Galaxy | Tool Preview

Minfi pipeline (version 1.0)
Input data needs to be a list of dataset pairs, where the files are in IDAT format
Input data needs to be a list of dataset pairs, where the files are in IDAT format

What it does

The minfi package provides tools for analyzing Illumina’s Methylation arrays, with a special focus on the new 450k array for humans. The functionality addressed in this wrapper include preprocessing, QC assessments, identification of interesting methylation loci and plotting functionality.

INPUTS:

Case : Dataset collection with all samples which are of one phenotype (Example: Cancer, Disease state, Phenotype 1)

Control : Dataset collection with all samples which are of base normal phenotype (Example: Normals, Non-Disease state, Phenotype 2)

Select Preprocessing Method:

Choose one of the many preprocessing methods available. For more information on the different preprocessing methods refer to the minfi manual, https://www.bioconductor.org/packages/release/bioc/manuals/minfi/man/minfi.pdf

NOTE Many people ask us which normalization they should apply to their dataset. A good rule recommended by the authors of the package is, If there exist global biological methylation differences between your samples, as for instance a dataset with cancer and normal samples, or a dataset with different tissues/cell types, use the preprocessFunnorm function as it is aimed for such datasets. On the other hand, if you do not expect global differences between your samples, for instance a blood dataset, or one-tissue dataset, use the preprocessQuantile function. In our experience, these two normalization procedures perform always better than the functions preprocessNoob, preprocessIllumina and preprocessSWAN discussed below. For convenience, these functions are still implemented in the minfi package. This section is taken from the excellent guide provided by Jean-Philippe Fortin and Kasper Daniel Hansen.

OUTPUTS:

Plots:

Output 1: PDF file of the QC Report. Output 2: PDF file of the MDS plot.

CSV files:

Output 1: CSV file containing Differentially Methylated Positions. Output 2: CSV file containing Differentially Methylated Regions calculated using Bumphunter. Output 3: CSV file containing Large scale Differentially methylated regions.

HOW TO USE

IDAT files (Both Red and Green channel). Make paired dataset collections, with RED and GREEN channel IDAT files.

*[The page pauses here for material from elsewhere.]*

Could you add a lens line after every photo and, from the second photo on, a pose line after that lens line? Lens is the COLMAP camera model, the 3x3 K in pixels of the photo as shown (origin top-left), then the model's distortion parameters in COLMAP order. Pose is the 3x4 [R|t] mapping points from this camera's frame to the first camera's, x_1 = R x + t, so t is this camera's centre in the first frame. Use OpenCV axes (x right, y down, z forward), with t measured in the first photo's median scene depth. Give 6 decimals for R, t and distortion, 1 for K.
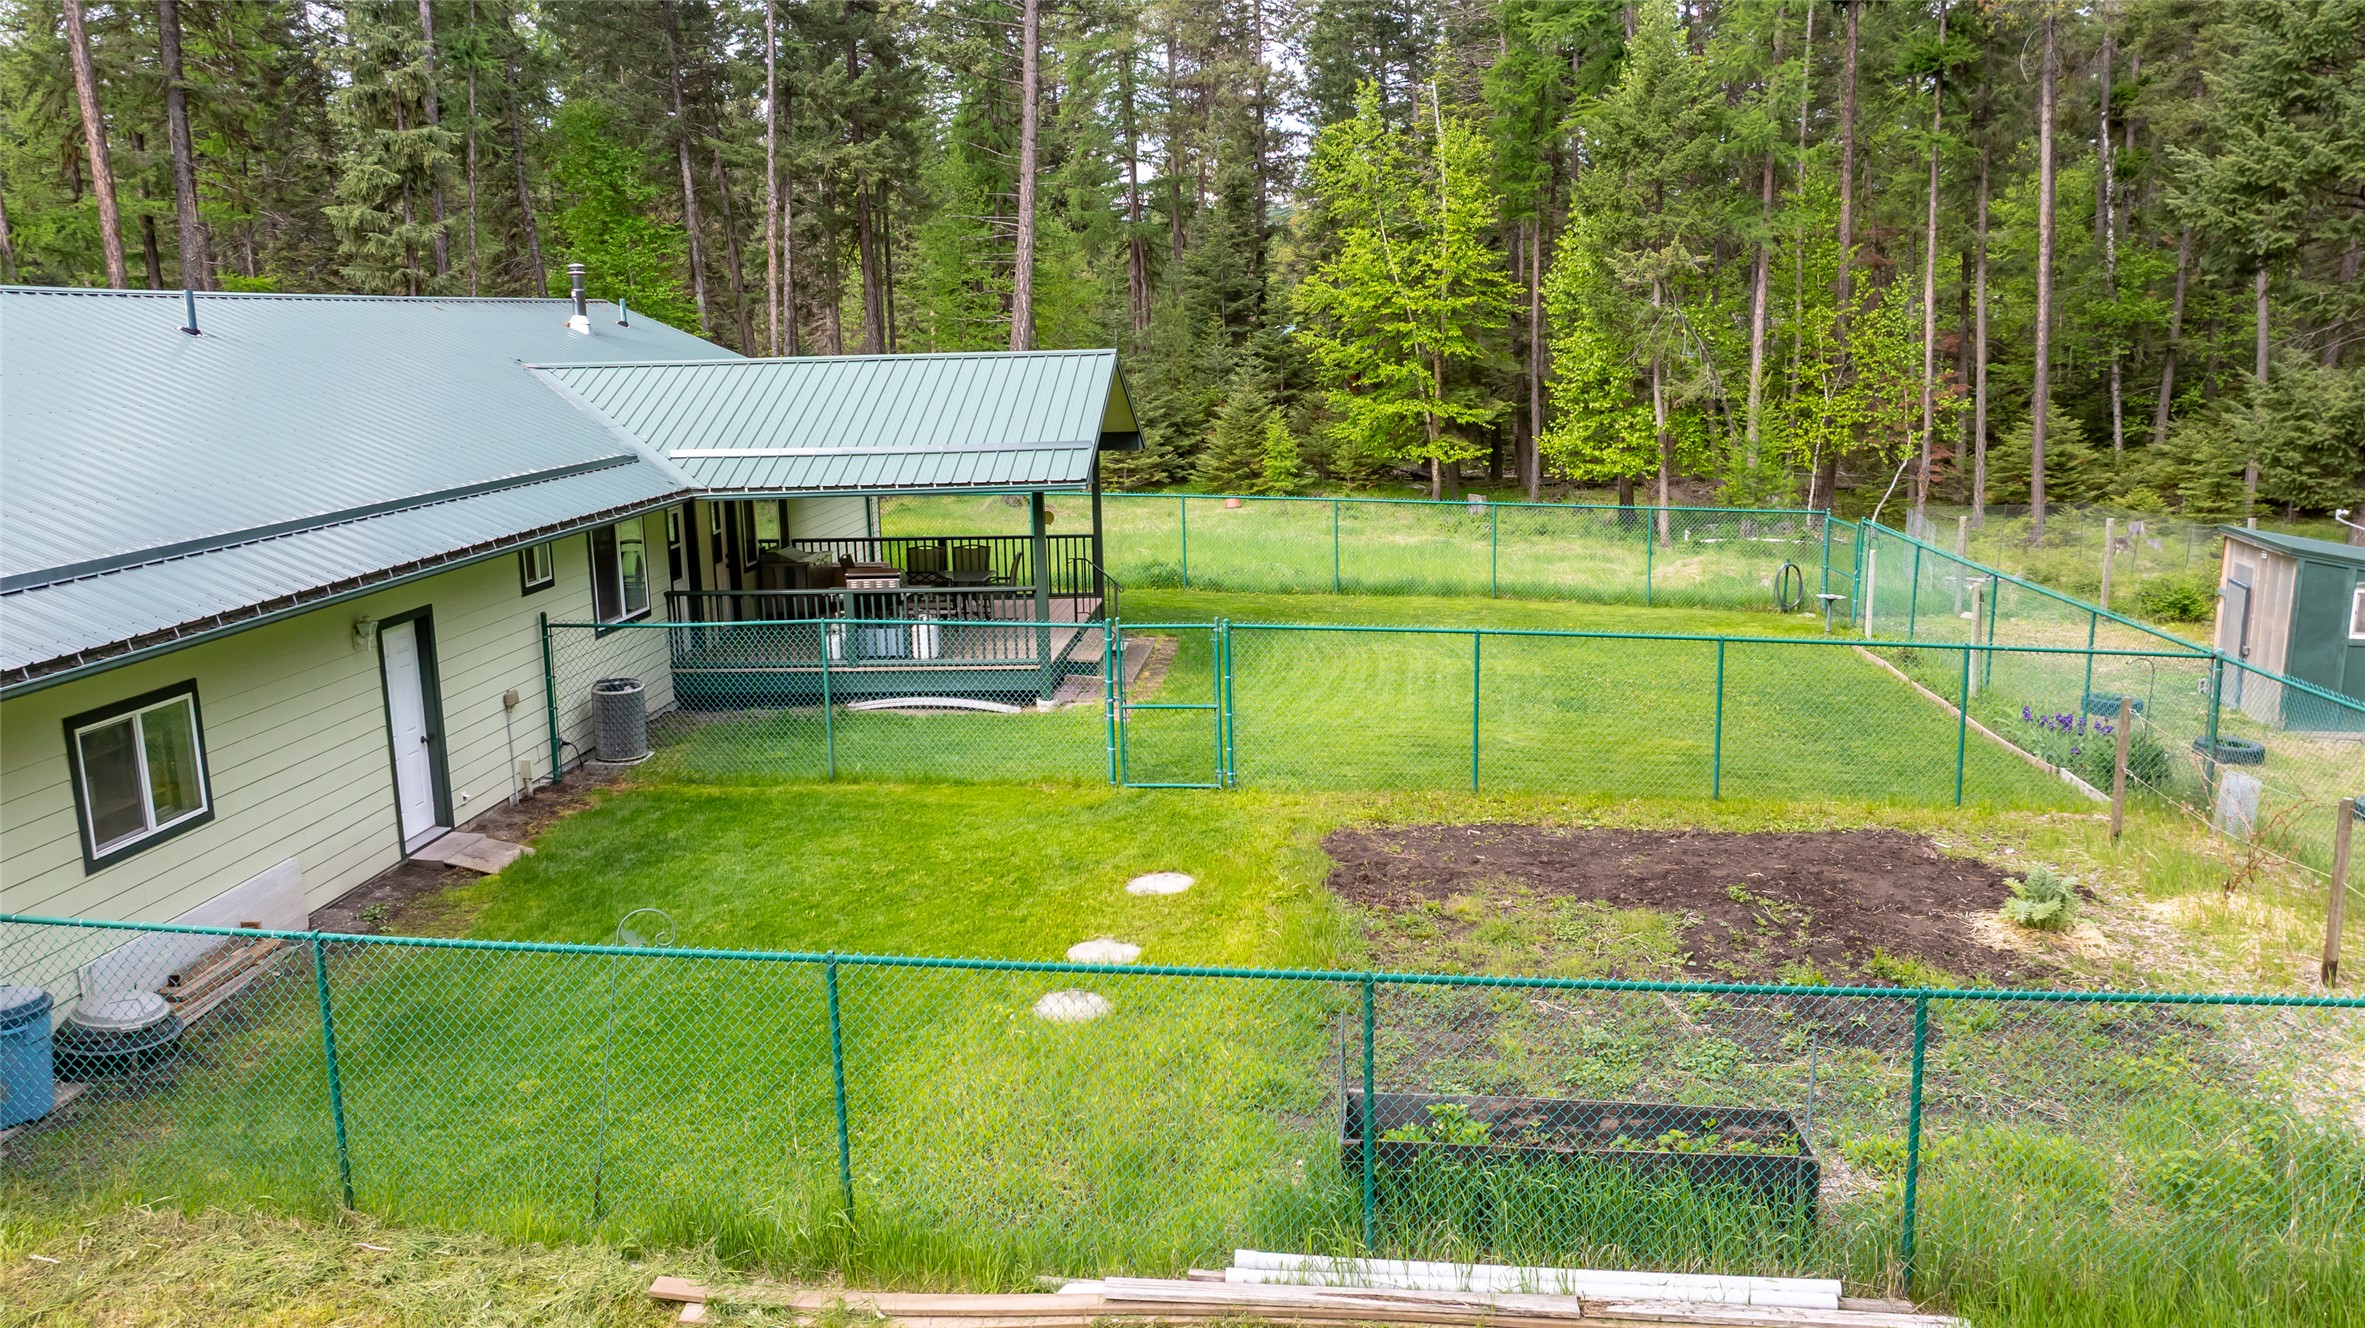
lens RADIAL K [[1735.1, 0, 1182.5], [0, 1735.1, 664.0], [0, 0, 1]] dist [-0.018662, 0.001183]
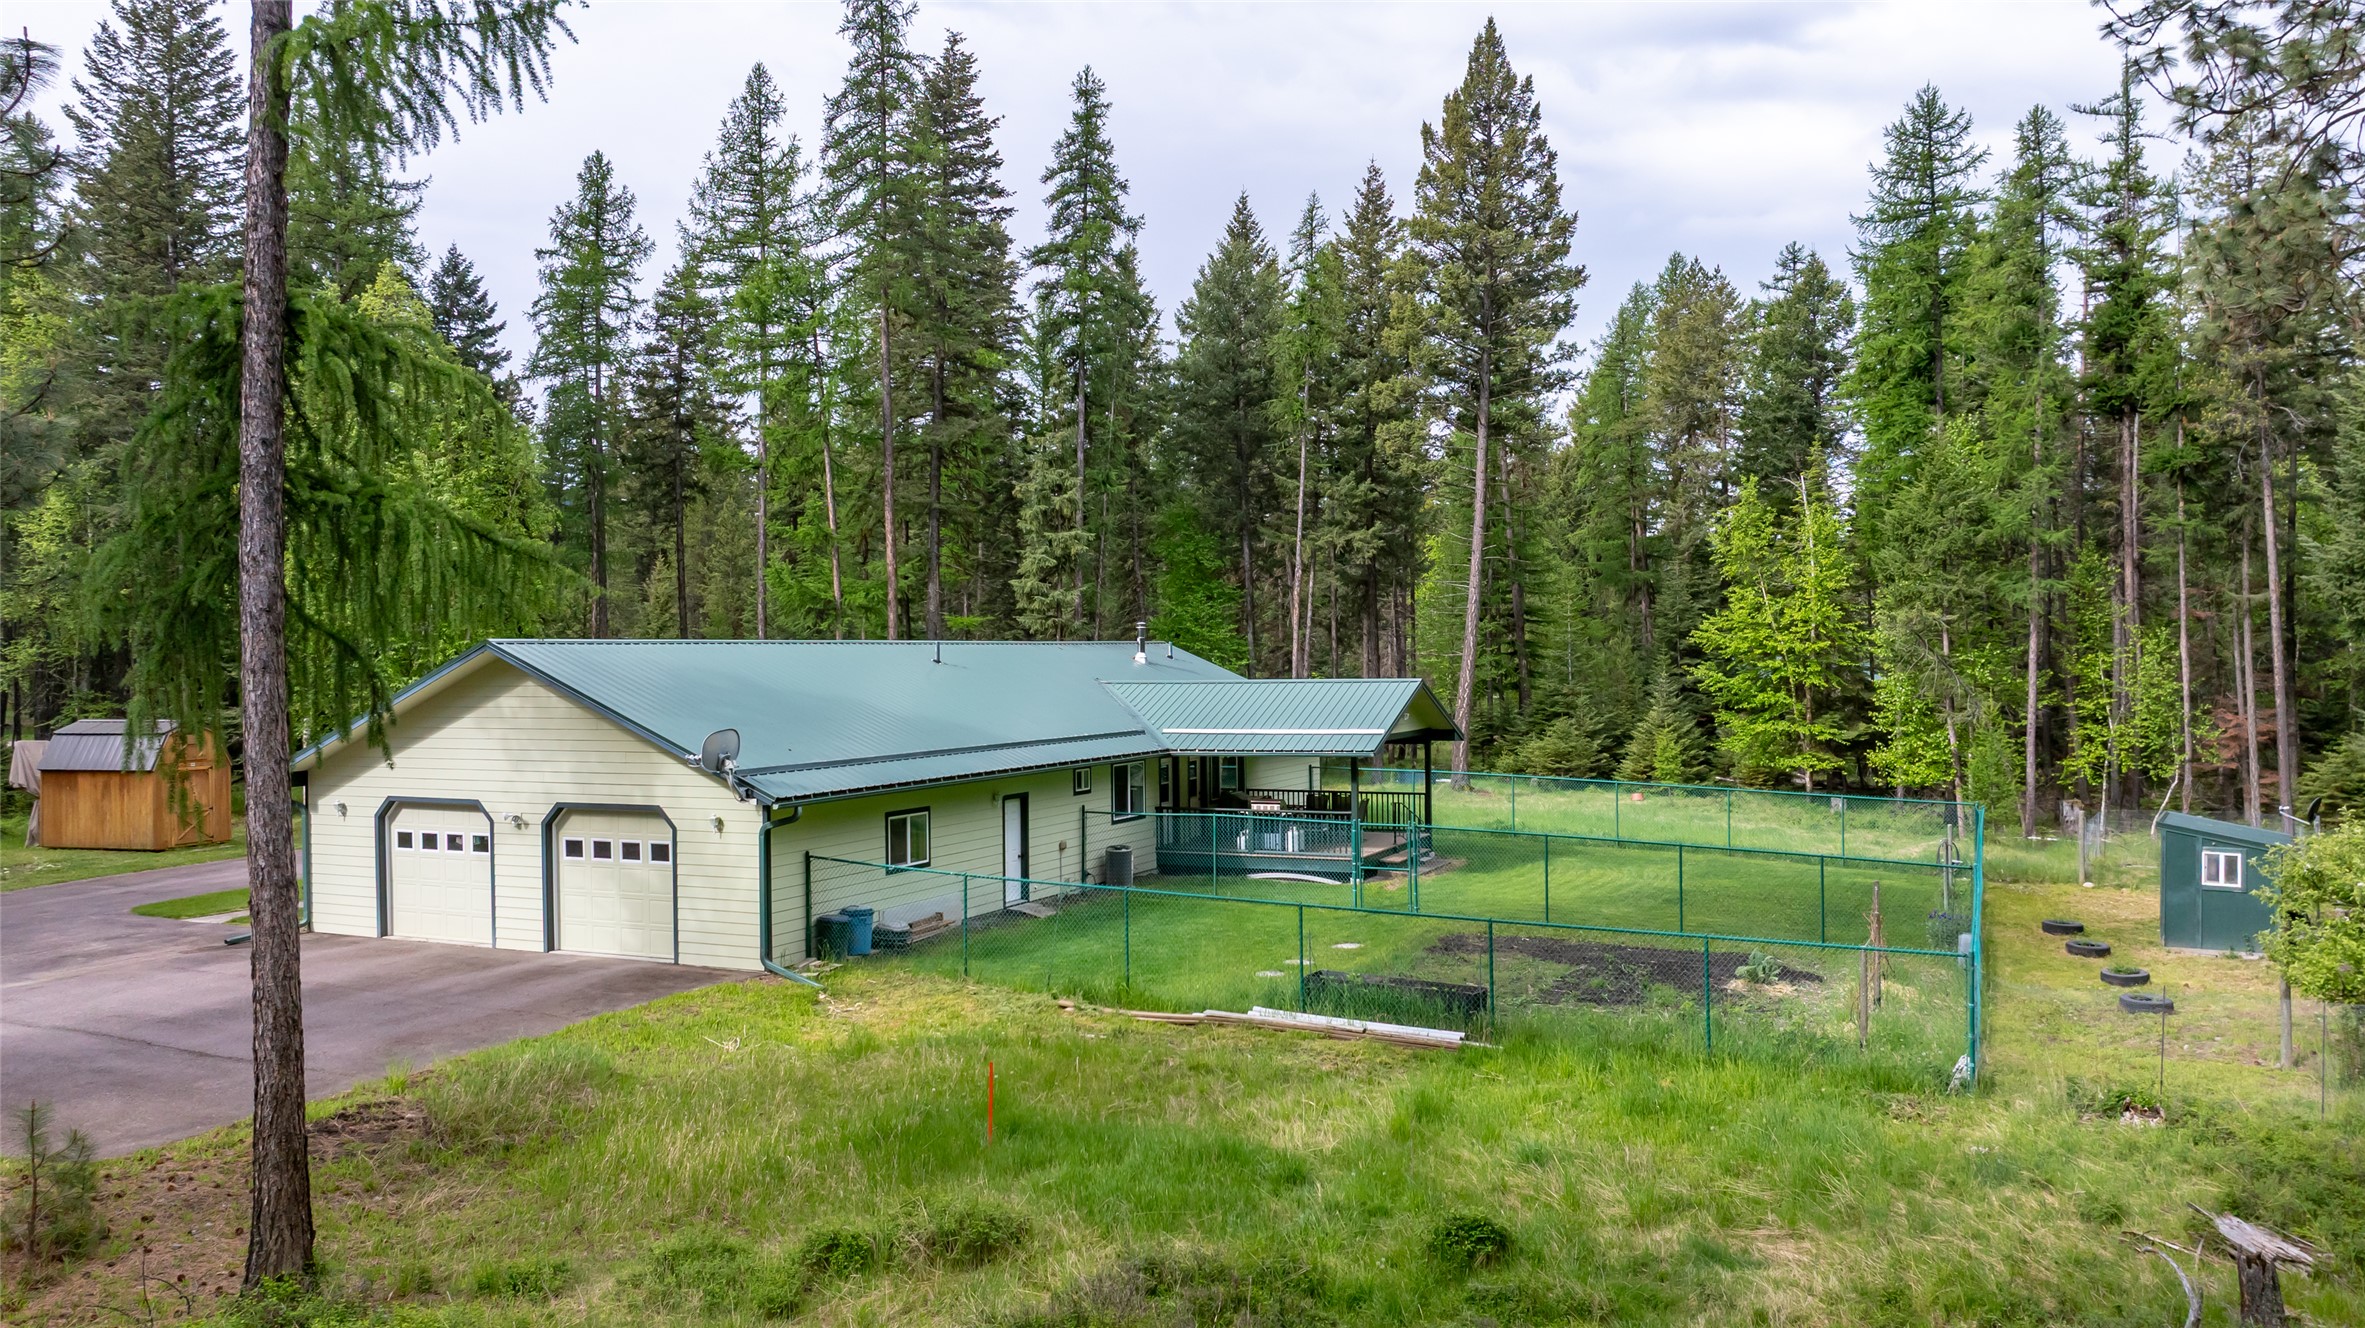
lens RADIAL K [[1674.9, 0, 1182.5], [0, 1674.9, 664.0], [0, 0, 1]] dist [-0.020361, -0.000622]
pose [[0.937369, 0.015612, -0.347988, 0.232099], [-0.078722, 0.982644, -0.167967, 0.072280], [0.339326, 0.184842, 0.922329, -0.438068]]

Step 1: Upload IDAT(Both Red and green channel) files using the upload tool in Galaxy.

Step 2: Once the upload is completed, select the "Operations on Multiple Datasets" in the history panel.

Step 3: Select the list of IDAT files to be analyzed, and click "For all selected".

Step 4:

Choose the "Build List of Dataset pairs". Make the pairs and label the dataset collections. Once you enter the "Create a collection of paried datasets" dialogue box, click on "Clear filters" and then choose the "Forward" == Green channel, and "Reverse" == Red channel files. You should see the pairs in green color in the bottom panel.

Rename your common prefix for the file, by removing the trailing underscore "_", and name your collection. You should have one dataset collection for "Case" and another with "Control" (Normal vs Cancer or Treatment vs Wildtype)

Step 5: Once the two dataset collections are prepared, run the tool to run a minfi pipeline.

ADVANCED PARAMETERS:

Variance shrinkage (‘shrinkVar=TRUE’) is recommended when sample sizes are small (<10). The sample variances are squeezed by computing empirical Bayes posterior means using the ‘limma’ package.

B: An integer denoting the number of resamples to use when computing null distributions. This defaults to 0. If ‘permutations’ is supplied that defines the number of permutations/bootstraps and ‘B’ is ignored.

smooth: A logical value. If TRUE the estimated profile will be smoothed with the smoother defined by ‘smoothFunction’

cutoff: A numeric value. Values of the estimate of the genomic profile above the cutoff or below the negative of the cutoff will be used as candidate regions. It is possible to give two separate values (upper and lower bounds). If one value is given, the lower bound is minus the value.